Ubuntu – How to use cron to schedule a script that implements daylight saving on a non- DST aware application when the server automatically uses DST

8.04cron-jobsservertime

My server (running ubuntu 8.04LTS server) reports the time as 9:38PM BST right now. BST (British Summer Time) is 1 hour ahead of UTC (or Greenwich Mean Time if you really want to confuse matters)

The act of parliament defines that we in the UK use BST for

the period beginning at one o'clock,
Greenwich mean time, in the morning of
the last Sunday in March and ending at
one o'clock, Greenwich mean time, in
the morning of the last Sunday in
October.

No problems scheduling this in cron but I don't know what date format/timezone I should be using. Do I set it to move forward at 1AM but back at 2AM when it ends? That makes sense if the machine uses BST but then I worry that that cron will not trigger at 2AM because the system clock might get reset back to 1AM before it has a chance to trigger – thus making my script run 1 hour late.

Or does it just use UTC?

Best Answer

The answer lies in the cron sources (which you can get by apt-get source cron), particularly in the main loop at lines 159--272 of file cron.c.

crond sleeps for a minute, then wakes up and queries the system time, comparing it to its own idea of time (i.e., what time it would be if nothing altered the clock). Based on the difference between the actual and the expected time, crond takes different actions; two of them are relevant in your case:

  1. Time has leaped forward more than 5 minutes but less than 3 hours (DST starts): cron runs wildcard jobs scheduled at the actual time, and any job scheduled at a fixed time between the computed time and the actual time. Relevant source is at lines 221--247:

      /*
       * case 2: timeDiff is a medium-sized positive number,
       * for example because we went to DST run wildcard
       * jobs once, then run any fixed-time jobs that would
       * otherwise be skipped if we use up our minute
       * (possible, if there are a lot of jobs to run) go
       * around the loop again so that wildcard jobs have
       * a chance to run, and we do our housekeeping
       */
      Debug(DSCH, ("[%d], DST begins %d minutes to go\n",
          getpid(), timeRunning - virtualTime))
      /* run wildcard jobs for current minute */
      find_jobs(timeRunning, &database, TRUE, FALSE);
    
    
      /* run fixed-time jobs for each minute missed */ 
      do {
         if (job_runqueue())
                 sleep(10);
         virtualTime++;
         find_jobs(virtualTime, &database, FALSE, TRUE);
         set_time();
      } while (virtualTime< timeRunning &&
          clockTime == timeRunning);
      break;
    
  2. Time has gone backwards less than 3 hours (DST ends): just run wildcard jobs, skip fixed-schedule jobs since they have already run. Relevant source is at lines 247--258:

    /*
     * case 3: timeDiff is a small or medium-sized
     * negative num, eg. because of DST ending just run
     * the wildcard jobs. The fixed-time jobs probably
     * have already run, and should not be repeated
     * virtual time does not change until we are caught up
     */
    Debug(DSCH, ("[%d], DST ends %d minutes to go\n",
        getpid(), virtualTime - timeRunning))
    find_jobs(timeRunning, &database, TRUE, FALSE);
    break;
    

So, when entering DST, you should have no problem: your script will be run (either just before, or immediately after the time leap).

When exiting DST, there is a risk that your (fixed-time) job will be skipped, if you schedule it exactly at 1 o'clock. My suggestion would be to schedule the run either 1 minute before 1 o'clock, or at 2 o'clock (or after).

EXERCISE OBJECTIVE
In the cron and daylight saving Q&A, when does the answer suggest scheduling the job to avoid its being skipped as DST ends? These items come from a separate source.

Data excerpts
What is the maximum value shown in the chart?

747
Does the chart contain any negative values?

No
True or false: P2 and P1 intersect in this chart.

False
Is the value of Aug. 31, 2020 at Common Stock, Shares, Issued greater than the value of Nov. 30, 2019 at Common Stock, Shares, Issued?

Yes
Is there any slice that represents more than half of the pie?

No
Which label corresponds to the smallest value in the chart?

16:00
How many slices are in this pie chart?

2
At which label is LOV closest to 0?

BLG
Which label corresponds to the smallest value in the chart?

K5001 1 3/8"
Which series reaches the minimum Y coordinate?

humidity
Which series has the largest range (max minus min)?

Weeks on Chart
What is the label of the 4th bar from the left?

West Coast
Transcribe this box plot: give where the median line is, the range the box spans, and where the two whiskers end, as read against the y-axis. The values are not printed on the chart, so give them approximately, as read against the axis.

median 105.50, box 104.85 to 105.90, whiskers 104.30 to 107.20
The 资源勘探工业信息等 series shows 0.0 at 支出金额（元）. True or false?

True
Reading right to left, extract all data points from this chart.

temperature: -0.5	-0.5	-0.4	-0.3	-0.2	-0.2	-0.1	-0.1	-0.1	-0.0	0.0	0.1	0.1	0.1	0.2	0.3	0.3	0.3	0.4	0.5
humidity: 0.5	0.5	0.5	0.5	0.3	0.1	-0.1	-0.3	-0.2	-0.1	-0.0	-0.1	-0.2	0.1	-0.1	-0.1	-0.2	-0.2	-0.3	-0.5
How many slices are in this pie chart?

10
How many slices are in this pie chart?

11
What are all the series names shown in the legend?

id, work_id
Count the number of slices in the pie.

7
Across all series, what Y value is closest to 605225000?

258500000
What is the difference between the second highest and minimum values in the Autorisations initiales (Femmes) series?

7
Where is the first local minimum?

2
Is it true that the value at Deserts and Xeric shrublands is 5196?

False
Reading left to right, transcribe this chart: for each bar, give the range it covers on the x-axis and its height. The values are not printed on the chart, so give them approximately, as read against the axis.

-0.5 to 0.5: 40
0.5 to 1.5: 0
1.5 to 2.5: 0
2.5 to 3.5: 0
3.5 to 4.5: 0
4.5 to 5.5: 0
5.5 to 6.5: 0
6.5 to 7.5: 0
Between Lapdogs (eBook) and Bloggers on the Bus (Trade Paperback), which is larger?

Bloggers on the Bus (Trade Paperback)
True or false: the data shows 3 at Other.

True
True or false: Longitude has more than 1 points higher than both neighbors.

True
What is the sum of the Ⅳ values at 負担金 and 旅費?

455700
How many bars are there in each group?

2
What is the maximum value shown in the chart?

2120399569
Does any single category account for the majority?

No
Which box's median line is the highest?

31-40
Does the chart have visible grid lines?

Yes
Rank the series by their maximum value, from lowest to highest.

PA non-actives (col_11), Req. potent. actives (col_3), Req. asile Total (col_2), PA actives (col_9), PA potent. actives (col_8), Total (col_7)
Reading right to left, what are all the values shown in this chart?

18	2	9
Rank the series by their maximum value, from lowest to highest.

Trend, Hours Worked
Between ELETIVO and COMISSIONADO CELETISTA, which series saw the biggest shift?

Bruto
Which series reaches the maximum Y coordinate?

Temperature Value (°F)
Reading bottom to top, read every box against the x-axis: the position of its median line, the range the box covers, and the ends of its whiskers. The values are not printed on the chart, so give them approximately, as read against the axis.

TASK RESPONSE
Either one minute before 1 o'clock, or at 2 o'clock or later.